About this task: Each line of the records that holds the word "pixels" should be copied out.

Structured page parsing data
◆ ◆ ◆

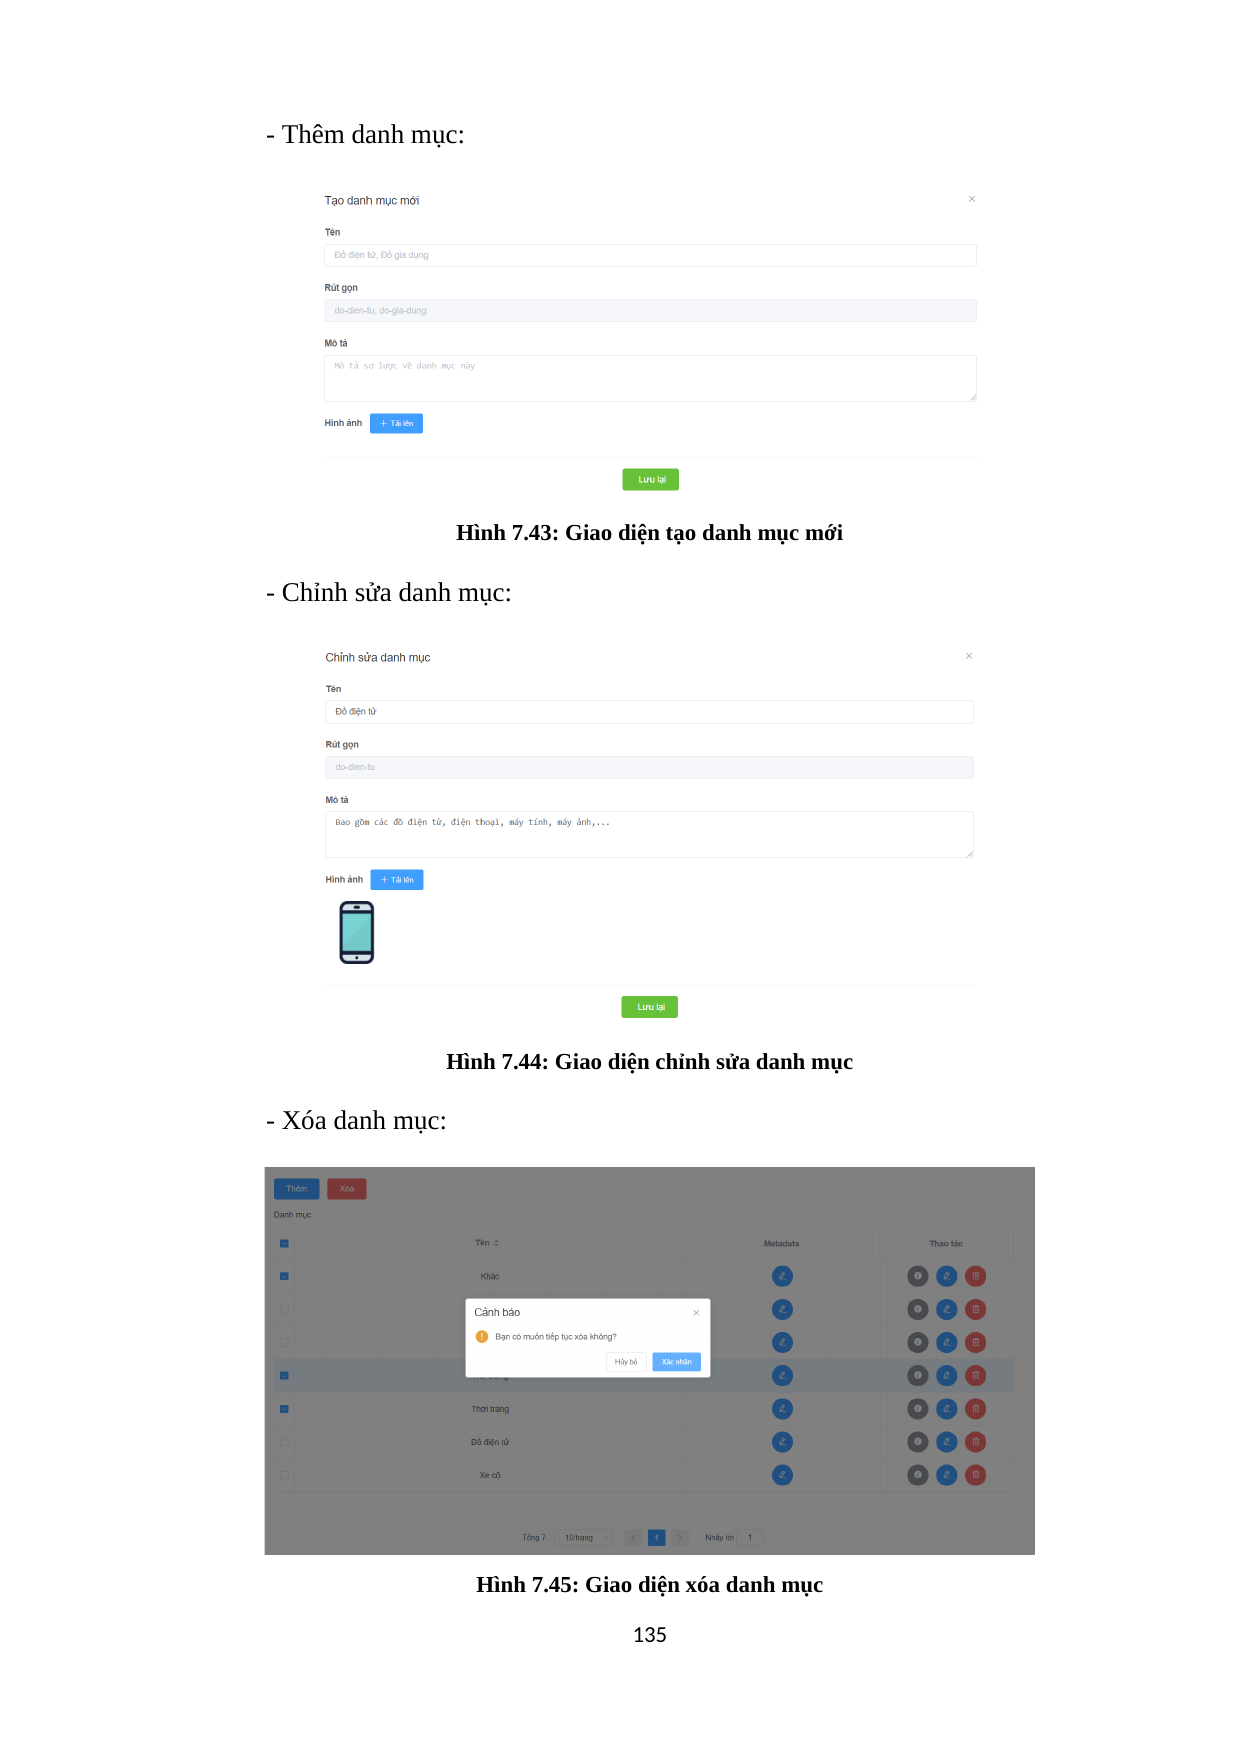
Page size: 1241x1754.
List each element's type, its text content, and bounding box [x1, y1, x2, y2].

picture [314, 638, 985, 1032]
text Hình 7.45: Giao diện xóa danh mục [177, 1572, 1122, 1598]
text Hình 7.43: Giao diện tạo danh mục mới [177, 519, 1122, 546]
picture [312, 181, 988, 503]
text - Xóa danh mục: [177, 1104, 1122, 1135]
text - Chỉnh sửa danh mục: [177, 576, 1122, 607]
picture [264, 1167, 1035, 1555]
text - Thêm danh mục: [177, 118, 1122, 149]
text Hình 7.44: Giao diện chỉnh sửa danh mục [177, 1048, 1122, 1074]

◆ ◆ ◆

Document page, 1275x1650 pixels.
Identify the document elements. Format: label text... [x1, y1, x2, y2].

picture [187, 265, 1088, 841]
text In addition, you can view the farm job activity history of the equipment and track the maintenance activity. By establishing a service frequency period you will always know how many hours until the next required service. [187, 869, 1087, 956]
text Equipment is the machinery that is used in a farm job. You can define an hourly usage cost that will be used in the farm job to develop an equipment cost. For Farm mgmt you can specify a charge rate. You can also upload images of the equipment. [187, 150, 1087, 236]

◆ ◆ ◆

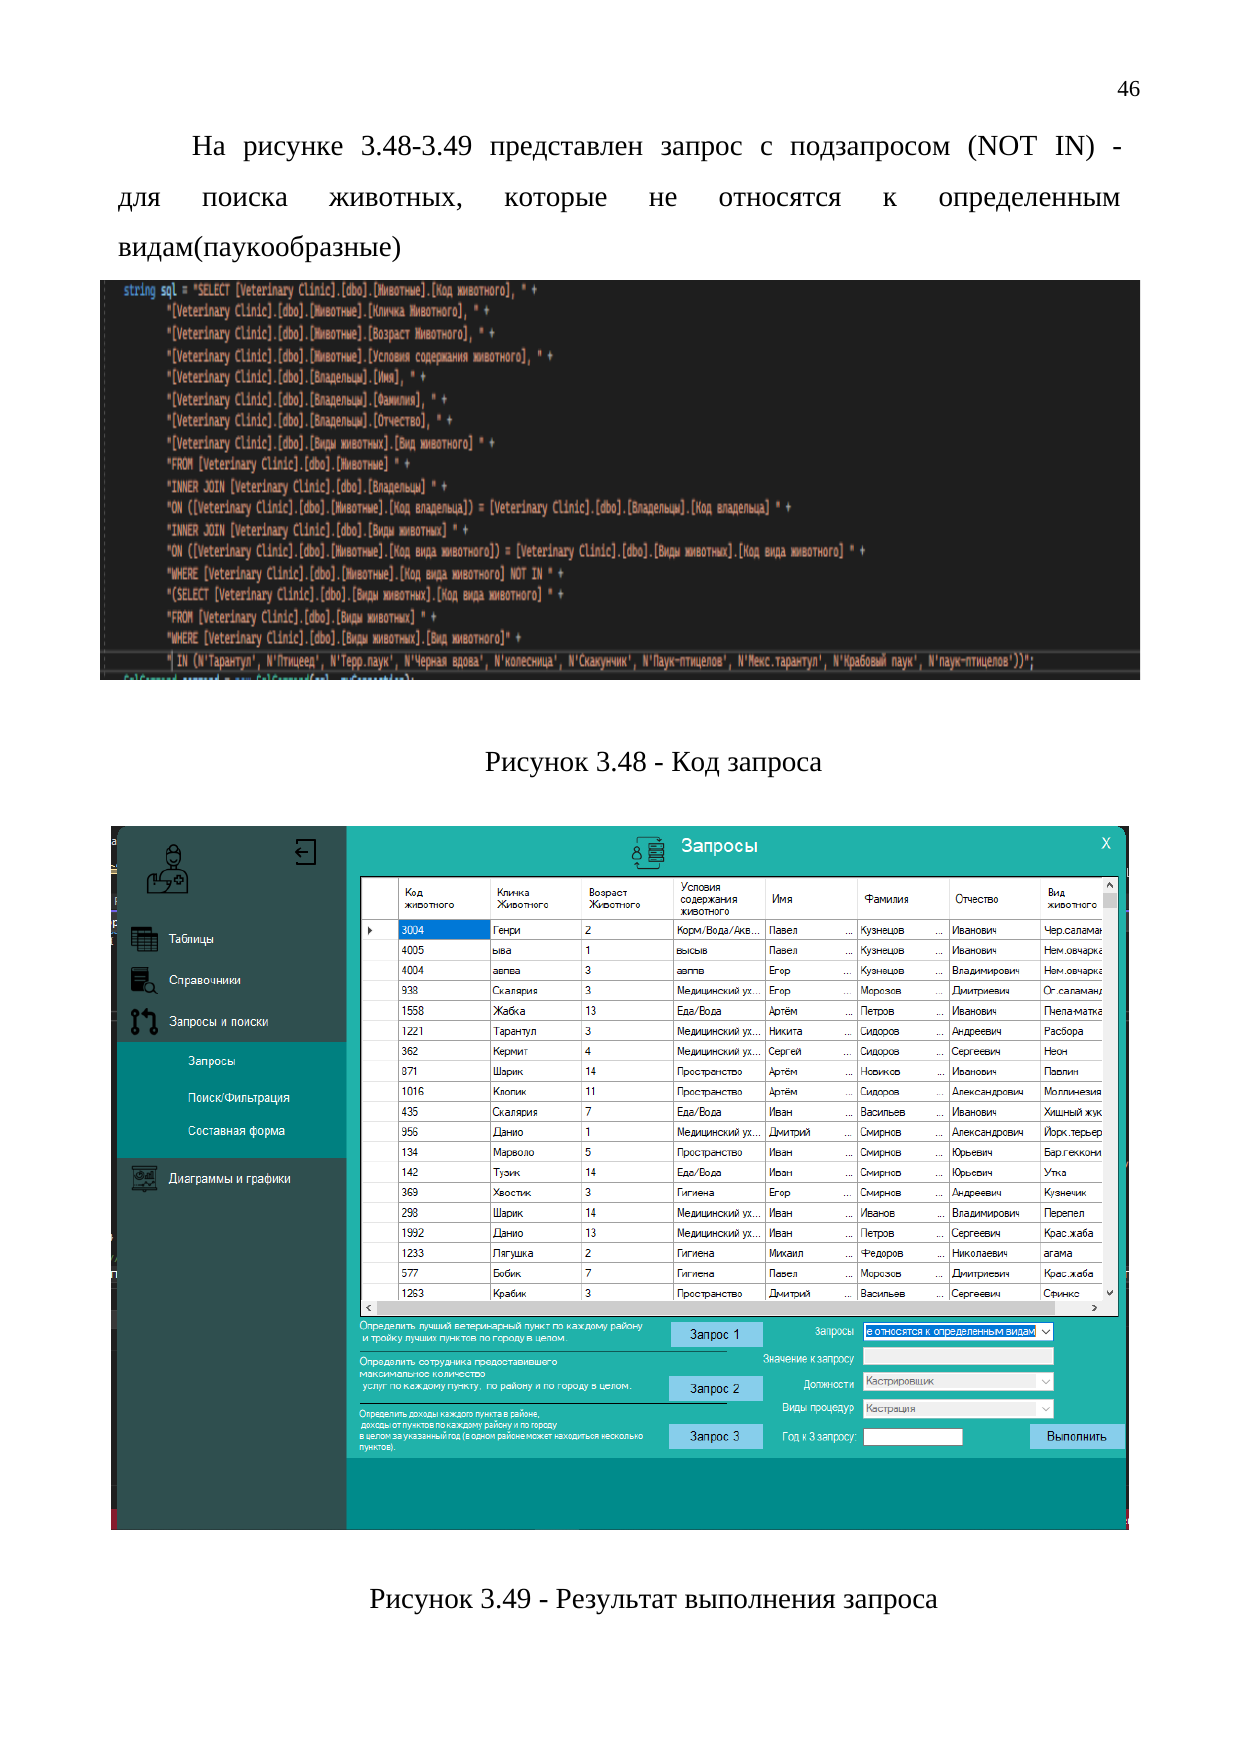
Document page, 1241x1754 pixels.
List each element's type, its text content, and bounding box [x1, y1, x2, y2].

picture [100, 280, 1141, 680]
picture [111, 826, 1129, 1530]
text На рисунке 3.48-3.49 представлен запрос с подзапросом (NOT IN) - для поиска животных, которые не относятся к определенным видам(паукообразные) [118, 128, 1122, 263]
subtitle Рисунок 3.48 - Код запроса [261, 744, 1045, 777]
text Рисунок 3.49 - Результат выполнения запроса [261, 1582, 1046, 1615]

◆ ◆ ◆

Result of this task:
Document page, 1275x1650 pixels.
Document page, 1241x1754 pixels.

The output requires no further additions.